The centering model, recently implemented at UH MacDonald Women’s Hospital, has “worked out beautifully,” according to Patricia DePompei. “Women who are impoverished, who don't necessarily have the same connection that more affluent women might have in terms of a social network, do much better when their primary care during pregnancy is provided in a group facilitated by a care provider.”

In addition to centering model programs, there are concerted efforts on the part of the UH Rainbow team to help expecting mothers understand the importance of carrying a pregnancy to full term. In her capacity as neonatologist, Dr. Walsh says, she often encounters patients who want to have their baby delivered preterm for non-medical reasons—reasons like a planned trip, or wanting a certain birth date for sentimental reasons. While it may not seem problematic to hasten a delivery by a few days or weeks, Dr. Walsh notes that 30 percent of the growth of a fetus’ brain occurs in the last four weeks of pregnancy: “So, when people are saying, ‘Well, what's the big deal? 5.5 pounds, 6 pounds, 7 pounds. Why does it matter?’— it is important to recognize that those extra milestones are critical.”

These programs’ efforts have paid off. Over the past year, according to Dr. Walsh, the hospital’s intensive care unit has “seen a drop of about 40 percent in those tiny, premature babies” who are born at less than 29 weeks. University Hospitals has spearheaded an effort to reduce the rate of births in Ohio before week 37 by 10 percent by July 2016 through the use of progesterone, a hormone that has proven effective in protecting against preterm labor in women who are prone to deliver prematurely. “Cleveland is actually leading the way in that effort,” says Dr. Walsh.

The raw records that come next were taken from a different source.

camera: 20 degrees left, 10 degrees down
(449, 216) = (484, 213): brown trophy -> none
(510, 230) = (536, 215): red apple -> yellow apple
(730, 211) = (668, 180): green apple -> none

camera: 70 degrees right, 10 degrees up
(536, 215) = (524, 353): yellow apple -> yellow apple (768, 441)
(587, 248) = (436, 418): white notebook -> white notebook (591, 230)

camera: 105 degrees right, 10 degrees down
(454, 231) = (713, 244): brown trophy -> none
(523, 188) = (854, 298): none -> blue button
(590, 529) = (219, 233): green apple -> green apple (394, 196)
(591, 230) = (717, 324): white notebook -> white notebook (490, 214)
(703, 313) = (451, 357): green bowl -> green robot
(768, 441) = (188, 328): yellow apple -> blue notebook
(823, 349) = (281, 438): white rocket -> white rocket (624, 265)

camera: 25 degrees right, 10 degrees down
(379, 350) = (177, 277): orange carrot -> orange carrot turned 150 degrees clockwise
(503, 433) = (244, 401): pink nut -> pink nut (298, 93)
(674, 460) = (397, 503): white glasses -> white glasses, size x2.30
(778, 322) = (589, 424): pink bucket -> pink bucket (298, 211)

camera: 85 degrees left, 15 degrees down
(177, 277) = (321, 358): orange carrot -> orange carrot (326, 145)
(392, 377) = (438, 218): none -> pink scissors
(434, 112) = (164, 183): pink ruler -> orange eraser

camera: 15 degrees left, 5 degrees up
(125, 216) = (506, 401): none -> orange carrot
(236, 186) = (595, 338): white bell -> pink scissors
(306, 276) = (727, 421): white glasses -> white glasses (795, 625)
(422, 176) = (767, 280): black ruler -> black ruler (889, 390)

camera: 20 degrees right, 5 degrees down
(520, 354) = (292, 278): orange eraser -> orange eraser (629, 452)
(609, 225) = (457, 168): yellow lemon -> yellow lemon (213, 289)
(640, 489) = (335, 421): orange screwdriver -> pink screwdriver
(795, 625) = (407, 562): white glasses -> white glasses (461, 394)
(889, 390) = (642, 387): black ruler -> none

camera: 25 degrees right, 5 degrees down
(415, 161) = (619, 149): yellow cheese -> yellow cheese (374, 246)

Taken together, these initiatives show the power that collaborative efforts have to stop and reverse what once seemed like intractable health afflictions. By working together with other hospitals, grassroots organizations, government officials, and health advocates, Cleveland has emerged as a leader in the battle against infant mortality. “A health-care system can't do it all,” Dr. Anderson says, “but we certainly have to help lead the way.”

The collaborative efforts championed by Cleveland’s University Hospitals have “informed our view that pregnancy is a special time when people are really motivated to change and improve their health,” Dr. Walsh says. “And so it is one of those very special windows when we can provide expanded services that address not only that little tiny piece of health care but also all the other social disparities. By doing that, we can really change outcomes.”